I would like to limit the max GPU memory pytorch has available to a fraction of total GPU memory. (At deployment many processes use GPU memory and I would like to ensure that deployed pytorch models do not consume to much resources).
Let’s say at inference, the following code is used (from the docs )
#include <torch/script.h> // One-stop header.
#include <iostream>
#include <memory>
int main(int argc, const char* argv[]) {
if (argc != 2) {
std::cerr << "usage: example-app <path-to-exported-script-module>\n";
return -1;
}
torch::jit::script::Module module;
try {
// Deserialize the ScriptModule from a file using torch::jit::load().
module = torch::jit::load(argv[1]);
}
catch (const c10::Error& e) {
std::cerr << "error loading the model\n";
return -1;
}
std::vector<torch::jit::IValue> inputs;
inputs.push_back(torch::ones({1, 3, 224, 224}));
// Execute the model and turn its output into a tensor.

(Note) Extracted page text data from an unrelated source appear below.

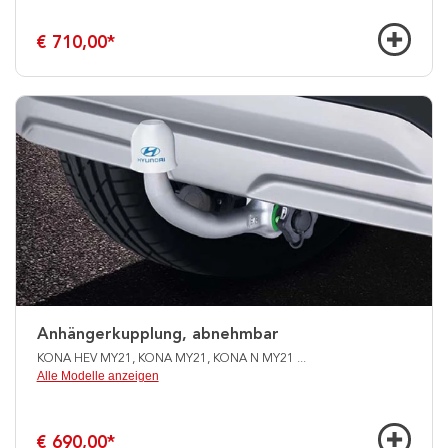
€ 710,00
*
Anhängerkupplung, abnehmbar
KONA HEV MY21, KONA MY21, KONA N MY21
...
Alle Modelle anzeigen
€ 690,00
*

at::Tensor output = module.forward(inputs).toTensor();
std::cout << output.slice(/*dim=*/1, /*start=*/0, /*end=*/5) << '\n';
std::cout << "ok\n";
}
The CudaCachingAllcator API seems to permit setting a limit of the total GPU memory, see pytorch/CUDACachingAllocator.h at f84f89b1c3f2bc74512e7a7b05ae6185164a9b3e · pytorch/pytorch · GitHub :
class CUDAAllocator : public Allocator {
public:
virtual void* raw_alloc(size_t nbytes) = 0;
virtual void* raw_alloc_with_stream(size_t nbytes, cudaStream_t stream) = 0;
virtual void raw_delete(void* ptr) = 0;
virtual void init(int device_count) = 0;
virtual bool initialized() = 0;
virtual void setMemoryFraction(double fraction, int device) = 0;
Can somebody explain how I could use the CudaAllocator
class to limit total GPU consumption in the example above?